### THE EXERCISE:
Copy out the part of the excerpt on growth rates below that begins at the words "Brad’s response is" and stops after the words "model including shocks.", changing nothing.

Brad’s response is to take their evidence as a fundamental challenge to the standard Solow model explanation for why growth rates differ.

Lant Pritchett and Larry Summers are now trying to blow this up: to say that just as the neoclassical aggregate production function is a very bad guide to understanding the business cycle, as the generation-old failure of RBC models tells us, so the neoclassical aggregate production function and the Solow growth model built on top of it is a bad guide to issues of growth and development as well.

This is an overreaction. The mean-reversion and “bursts” that PS find are perfectly consistent with a Solow model including shocks.

Let’s start with the finding that regressing decadal growth rates on prior-decadal growth rates gives you a coefficient of something like 0.2-0.3. PS call this mean-reversion. I think it’s an artifact of convergence. Let’s imagine an economy that is following the Solow model precisely. It is very poor in 1960, and growth from 1960-1970 is about 10% per year. By 1970 it is much better off, and so growth from 1970-1980 slows to 5% per year. By 1980 this has gotten the country to steady state, so from 1980-1990 it grows at 2% per year. From 1990-2000 it is still at steady state, so grows at 2% a year again.

Now regress decadal growth rates (5,2,2) on prior-decade growth rates (10,5,2). What do you get? A line with a slope of about 0.397. Why? Because growth rates slow down as you approach steady state. Play with the numbers a little and you can make the slope 0.3 if you want to. The point is that convergence will generate just such a pattern in growth rates.

### DATA LINES:
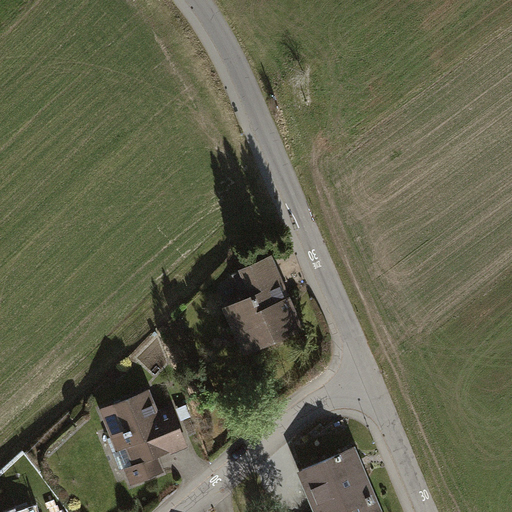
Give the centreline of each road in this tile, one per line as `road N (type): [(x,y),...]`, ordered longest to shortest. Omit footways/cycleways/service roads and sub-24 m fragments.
road 1 (tertiary): [(371,381),(197,0)]
road 2 (residential): [(371,381),(172,511)]
road 3 (tertiary): [(424,511),(371,381)]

### CORRECT RESPONSE:
Brad’s response is to take their evidence as a fundamental challenge to the standard Solow model explanation for why growth rates differ.

Lant Pritchett and Larry Summers are now trying to blow this up: to say that just as the neoclassical aggregate production function is a very bad guide to understanding the business cycle, as the generation-old failure of RBC models tells us, so the neoclassical aggregate production function and the Solow growth model built on top of it is a bad guide to issues of growth and development as well.

This is an overreaction. The mean-reversion and “bursts” that PS find are perfectly consistent with a Solow model including shocks.